The woman smiled and clasped her hands together on the desktop. “After the death of my husband, I found living alone in such a large house lonely. A very good friend suggested I open a school, and more than twenty years later, here we are.” Before Nicholas could concoct another question that had nothing to do with the reason he had called, the headmistress asked, “How are you finding Miss Clifton’s company?”

Nicholas shifted in his seat. “It’s evident she’s received a fine education,” he replied. “She is well versed in the art of conversation and has impeccable manners. I’m honored to have a friend such as she.”

Mrs. Rutley raised a brow. “I see.” She looked past him. “Ah, there you are, Jenny.”

Rising, Nicholas turned to find Miss Clifton indeed standing in the doorway, and an odd stirring moved in his heart. She wore a turquoise-colored dress with white trim and a matching white ribbon in the braid that hung over her left shoulder. She appeared several years older than he remembered and perhaps a bit wiser. Which made no sense whatsoever since only a few days had passed since he last saw her. He could not deny that her beauty took his breath away.

Did any woman exist who could compete with her? He thought not, for he had never found one in all his travels across the land.

“My lord,” she said, dropping into a deep curtsy.

He dipped his head. “Miss Clifton.”

For a moment, they stared at one another, and Nicholas wondered at his sudden loss of words.

We’re only friends,he reminded himself.You’re not here as some young suitor who has no idea about the world. Ask what you must, and pray she accepts.

Mrs. Rutley came from around the desk and walked over to place a hand on Miss Clifton’s arm. “If you would like to take His Lordship to the drawing room, I believe Louisa is already there waiting.”

“Yes, Mrs. Rutley,” she said in that melodious voice that sent tiny shivers down Nicholas’s spine.

Miss Dunston was indeed waiting, an embroidery hoop in her hand. “I hope you don’t mind if I finish this handkerchief, Jenny. I hoped to have it done by now.”

“Not at all,” Miss Clifton replied. She sat and turned to Nicholas. “I’ve asked to have a tray brought up.”
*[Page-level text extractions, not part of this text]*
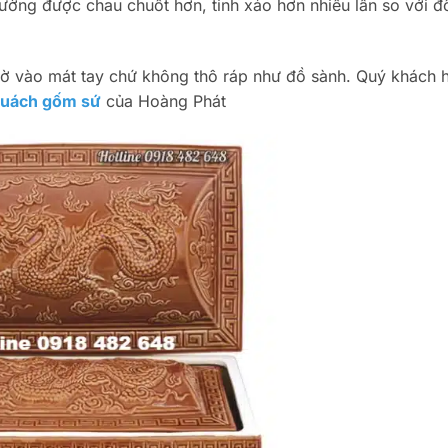
hường được chau chuốt hơn, tinh xảo hơn nhiều lần so với đ
 vào mát tay chứ không thô ráp như đồ sành. Quý khách 
quách gốm sứ
của Hoàng Phát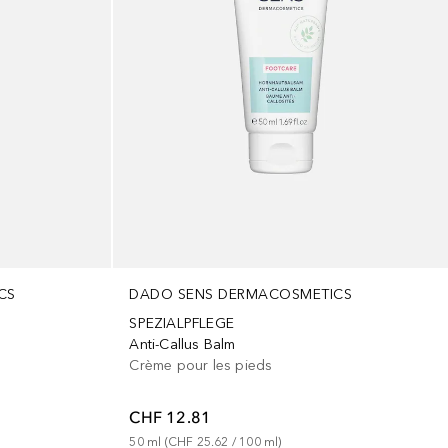
CS
DADO SENS DERMACOSMETICS
SPEZIALPFLEGE
Anti-Callus Balm
Crème pour les pieds
CHF 12.81
50
ml
 (
CHF 25.62
 / 
100
ml
)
Nicholas took the seat across from her. “That sounds wonderful.” As he studied her heart-shaped face, he had a sudden urge to know everything he could about her. Her dreams, her family, the activities she enjoyed. Everything.

“I would like to know something about you. What can you tell me about your family?”
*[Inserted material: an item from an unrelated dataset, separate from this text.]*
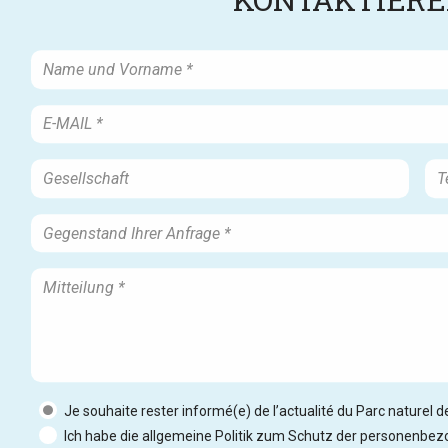
Je souhaite rester informé(e) de l’actualité du Parc naturel 
Ich habe die allgemeine Politik zum Schutz der personenbe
Miss Clifton smiled. “My family, my lord?”

“Indeed. Do you have siblings? If we’re to be friends, I’d like to know more about you. And what better way to begin than with your family?”

How could a smile light up a room? And why did the way she held herself intrigue him?

“Well, I have an older sister, Maria, who is already married. My parents are currently on the Continent, which is why I’ve remained here until they return.” For some time, she spoke of her family, giving Nicholas a good understanding of her upbringing. Her father was of the landed gentry, who had made his fortune mining tin. When that ore began waning, he moved his money to coal.